What will happen now?
As you would expect, legislators are hurrying to introduce
bills that will address specific recommendations adopted by the task
force. It is reasonable to expect that most if not all of the recommendations
of the task force will be included in one bill or another in 1998. This
does not mean, however, that Governor Wilson will look favorably on
all of these bills. As a matter of fact, the governor has indicated
that he will consider some of the recommendations, and not others.

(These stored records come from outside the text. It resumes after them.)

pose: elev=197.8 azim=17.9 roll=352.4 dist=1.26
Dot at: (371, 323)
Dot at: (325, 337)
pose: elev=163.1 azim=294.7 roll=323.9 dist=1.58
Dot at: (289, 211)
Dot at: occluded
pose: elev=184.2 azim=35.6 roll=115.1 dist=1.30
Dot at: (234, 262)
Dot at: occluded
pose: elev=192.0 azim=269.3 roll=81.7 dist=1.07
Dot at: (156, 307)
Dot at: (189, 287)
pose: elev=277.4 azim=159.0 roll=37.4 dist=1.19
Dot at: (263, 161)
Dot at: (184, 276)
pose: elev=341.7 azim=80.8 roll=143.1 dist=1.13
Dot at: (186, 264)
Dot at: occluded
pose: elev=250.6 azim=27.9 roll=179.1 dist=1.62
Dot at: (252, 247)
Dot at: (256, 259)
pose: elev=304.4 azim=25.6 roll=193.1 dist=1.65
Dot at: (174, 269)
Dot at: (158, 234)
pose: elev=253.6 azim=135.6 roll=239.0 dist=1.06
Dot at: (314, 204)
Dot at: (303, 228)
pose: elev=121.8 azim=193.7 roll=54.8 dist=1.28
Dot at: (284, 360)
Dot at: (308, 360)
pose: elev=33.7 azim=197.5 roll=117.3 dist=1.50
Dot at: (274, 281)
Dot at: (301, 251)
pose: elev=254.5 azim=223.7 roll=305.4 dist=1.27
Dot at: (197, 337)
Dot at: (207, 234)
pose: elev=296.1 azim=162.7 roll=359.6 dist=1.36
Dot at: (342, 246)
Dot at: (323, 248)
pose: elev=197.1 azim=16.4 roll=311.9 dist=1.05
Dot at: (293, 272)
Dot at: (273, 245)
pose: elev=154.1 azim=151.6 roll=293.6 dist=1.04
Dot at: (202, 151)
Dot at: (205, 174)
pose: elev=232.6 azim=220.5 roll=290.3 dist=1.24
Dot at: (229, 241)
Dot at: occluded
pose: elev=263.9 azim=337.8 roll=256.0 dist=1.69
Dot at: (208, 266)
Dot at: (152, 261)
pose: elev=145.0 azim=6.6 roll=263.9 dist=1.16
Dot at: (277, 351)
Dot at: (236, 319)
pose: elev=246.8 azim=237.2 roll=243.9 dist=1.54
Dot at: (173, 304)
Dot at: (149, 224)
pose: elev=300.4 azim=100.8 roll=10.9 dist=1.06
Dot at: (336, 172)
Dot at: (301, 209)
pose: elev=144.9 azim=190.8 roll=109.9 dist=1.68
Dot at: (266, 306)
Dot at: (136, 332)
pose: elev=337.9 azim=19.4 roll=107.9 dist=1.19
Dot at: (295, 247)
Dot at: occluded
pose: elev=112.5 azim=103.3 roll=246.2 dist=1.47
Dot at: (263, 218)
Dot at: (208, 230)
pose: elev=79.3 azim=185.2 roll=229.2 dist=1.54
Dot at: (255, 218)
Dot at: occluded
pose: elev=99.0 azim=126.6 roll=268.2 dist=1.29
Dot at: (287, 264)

From a political standpoint (and this may be the real
story this year), it should be remembered that 1998 is an election year
and managed care is a hot political "interest zone." Political
strategists are advising candidates of both parties to include health
care in their campaigns this year. HMOs are "fair game," and
the issues, real and imagined, will receive considerable attention as
we approach the June and November elections.
In 1998, expect the Legislature to send scores of anti-managed
care bills to the governor. He will veto many, but he cannot be expected
to veto all of them, particularly in an election year.